All three teams went 2-2 during the pool portion of the tournament, but St. Louis had to drop out because a few of its players got injured, leaving Fort Wayne and Memphis to play for the title.
“When you look at Fort Wayne and Memphis, each one of these teams has five games now of updated video that their agents can use to help get their guys contracts overseas and ultimately that's what it's about,” Mahoney said. “We've had so much success with guys playing in Australia and just different areas where they can make money while playing basketball and it just prolongs their careers.”

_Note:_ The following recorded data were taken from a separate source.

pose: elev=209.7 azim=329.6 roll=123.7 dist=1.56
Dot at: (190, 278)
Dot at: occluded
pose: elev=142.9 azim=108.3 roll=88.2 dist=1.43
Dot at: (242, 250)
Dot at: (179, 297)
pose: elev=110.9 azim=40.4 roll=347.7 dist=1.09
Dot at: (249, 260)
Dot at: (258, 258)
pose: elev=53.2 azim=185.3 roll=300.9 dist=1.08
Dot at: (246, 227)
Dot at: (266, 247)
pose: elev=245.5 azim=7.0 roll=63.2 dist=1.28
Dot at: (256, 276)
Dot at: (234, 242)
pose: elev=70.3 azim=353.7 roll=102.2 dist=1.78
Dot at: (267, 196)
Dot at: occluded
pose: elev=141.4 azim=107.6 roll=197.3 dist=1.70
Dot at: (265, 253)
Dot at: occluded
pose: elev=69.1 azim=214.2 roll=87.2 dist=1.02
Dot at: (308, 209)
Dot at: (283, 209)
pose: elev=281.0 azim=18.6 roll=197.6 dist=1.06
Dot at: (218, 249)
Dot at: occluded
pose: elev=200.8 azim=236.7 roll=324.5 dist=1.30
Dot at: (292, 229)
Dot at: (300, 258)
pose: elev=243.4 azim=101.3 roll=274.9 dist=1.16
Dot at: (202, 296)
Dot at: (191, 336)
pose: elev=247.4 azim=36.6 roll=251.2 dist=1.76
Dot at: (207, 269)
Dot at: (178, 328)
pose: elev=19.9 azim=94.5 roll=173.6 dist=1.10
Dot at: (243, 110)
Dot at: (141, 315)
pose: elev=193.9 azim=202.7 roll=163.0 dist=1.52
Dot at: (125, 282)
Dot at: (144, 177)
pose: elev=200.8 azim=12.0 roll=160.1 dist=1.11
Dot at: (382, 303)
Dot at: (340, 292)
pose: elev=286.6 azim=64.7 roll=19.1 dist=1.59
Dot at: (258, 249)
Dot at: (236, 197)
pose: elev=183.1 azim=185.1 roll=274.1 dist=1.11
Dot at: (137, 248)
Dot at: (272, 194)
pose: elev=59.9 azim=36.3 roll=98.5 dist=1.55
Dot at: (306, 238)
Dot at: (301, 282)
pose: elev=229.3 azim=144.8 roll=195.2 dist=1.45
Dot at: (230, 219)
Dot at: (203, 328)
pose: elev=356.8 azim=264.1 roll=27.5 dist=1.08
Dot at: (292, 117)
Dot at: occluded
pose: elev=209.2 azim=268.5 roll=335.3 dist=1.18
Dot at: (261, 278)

The championship game was played in front of a sparse crowd for social-distancing purposes and the referees wore masks. The game itself was a fast-paced, intense matchup, with Fort Wayne jumping out to a 54-42 halftime lead before Memphis clawed back to within two in the third quarter.
Fort Wayne took control again with a flurry from Jenkins early in the fourth. He made a terrific cut to the basket for a layup, grabbed an offensive rebound off a free throw – Flite coach Chief Johnson said rebounding was the 6-foot Jenkins' most important contribution – that led to a basket and then nailed a deep 3 in quick succession to extend Fort Wayne's lead to 79-69 with less than eight minutes left.
“He was huge, man,” Johnson said of Jenkins. “It took me two days to get him to play his game. He was playing really reserved. I like to let players play the way they play and he finally woke up and did that. ... He can play, he can really play.”
Cameron Leshore, who played at Wayne and Bishop Luers, added 15 points to help the Flite grab the victory. Former North Side star Antonio Wilson added eight points, while Whitney Harris of New Haven chipped in six.